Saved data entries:
Segment Open

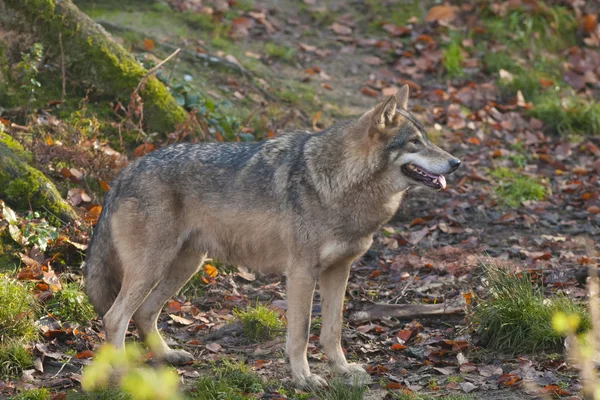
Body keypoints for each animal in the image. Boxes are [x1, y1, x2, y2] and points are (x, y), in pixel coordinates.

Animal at [83, 86, 460, 390]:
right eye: (415, 142)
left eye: (427, 139)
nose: (456, 162)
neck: (341, 183)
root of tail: (123, 172)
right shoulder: (302, 273)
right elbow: (301, 334)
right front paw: (305, 379)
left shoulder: (339, 270)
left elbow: (333, 330)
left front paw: (343, 370)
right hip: (155, 267)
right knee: (116, 318)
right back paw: (122, 375)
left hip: (185, 265)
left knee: (145, 313)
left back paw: (167, 356)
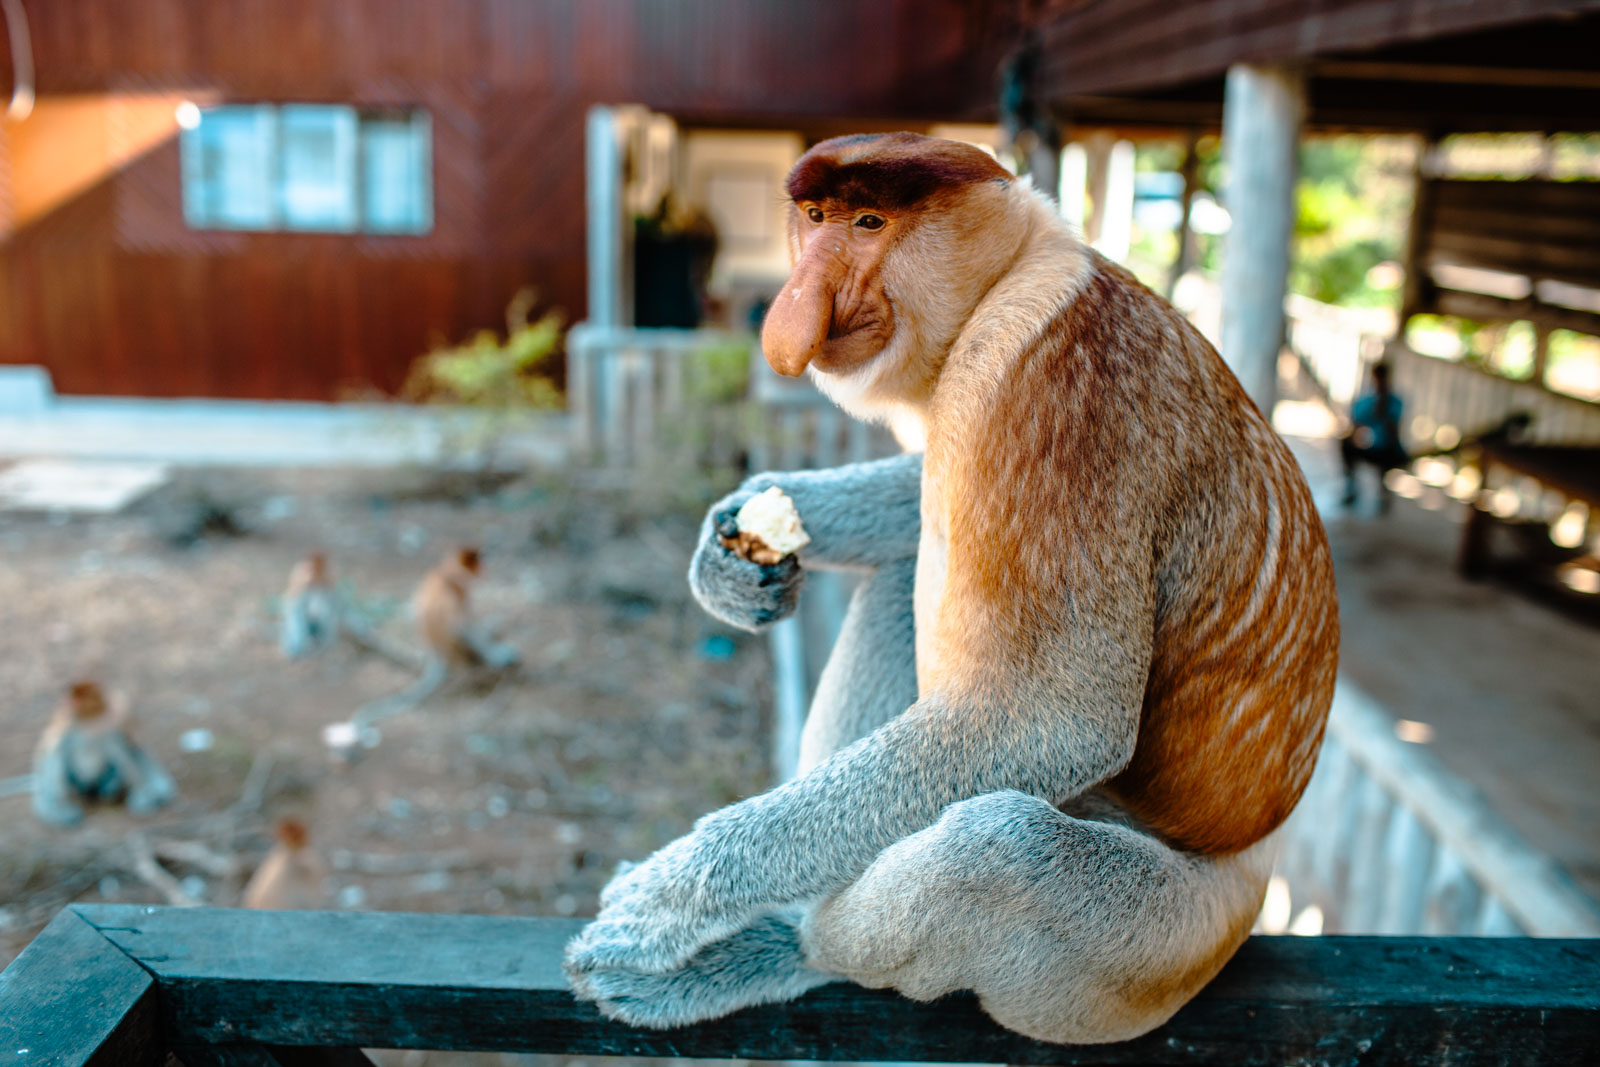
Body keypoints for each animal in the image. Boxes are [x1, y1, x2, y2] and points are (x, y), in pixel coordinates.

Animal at [32, 681, 179, 827]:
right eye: (67, 698)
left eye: (73, 700)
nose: (63, 704)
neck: (91, 718)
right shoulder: (64, 722)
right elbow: (50, 749)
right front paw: (55, 811)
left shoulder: (120, 712)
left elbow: (132, 747)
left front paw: (149, 794)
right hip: (75, 782)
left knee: (117, 748)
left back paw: (112, 790)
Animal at [565, 133, 1339, 1045]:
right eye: (816, 218)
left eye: (870, 223)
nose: (793, 307)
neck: (1015, 269)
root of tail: (1260, 865)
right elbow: (925, 489)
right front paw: (732, 546)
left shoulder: (1047, 379)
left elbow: (1049, 720)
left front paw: (663, 897)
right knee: (907, 573)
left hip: (1157, 950)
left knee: (999, 849)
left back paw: (785, 943)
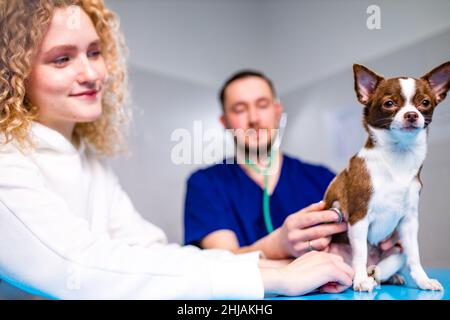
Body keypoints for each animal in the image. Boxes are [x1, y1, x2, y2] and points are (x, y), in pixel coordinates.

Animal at [324, 60, 450, 292]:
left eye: (425, 103)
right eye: (389, 103)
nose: (412, 114)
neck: (398, 156)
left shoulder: (409, 222)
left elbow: (415, 255)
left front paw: (423, 280)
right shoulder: (358, 217)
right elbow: (360, 253)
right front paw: (361, 280)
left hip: (397, 250)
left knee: (391, 263)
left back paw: (387, 275)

Segment Closed

- WHAT THE EXERCISE ASKS: Beginning with the line that contains "right elbow: (360, 253)", set down every line through the end of the data without change.

- REPLY:
right elbow: (360, 253)
right front paw: (361, 280)
left hip: (397, 250)
left knee: (391, 263)
left back paw: (387, 275)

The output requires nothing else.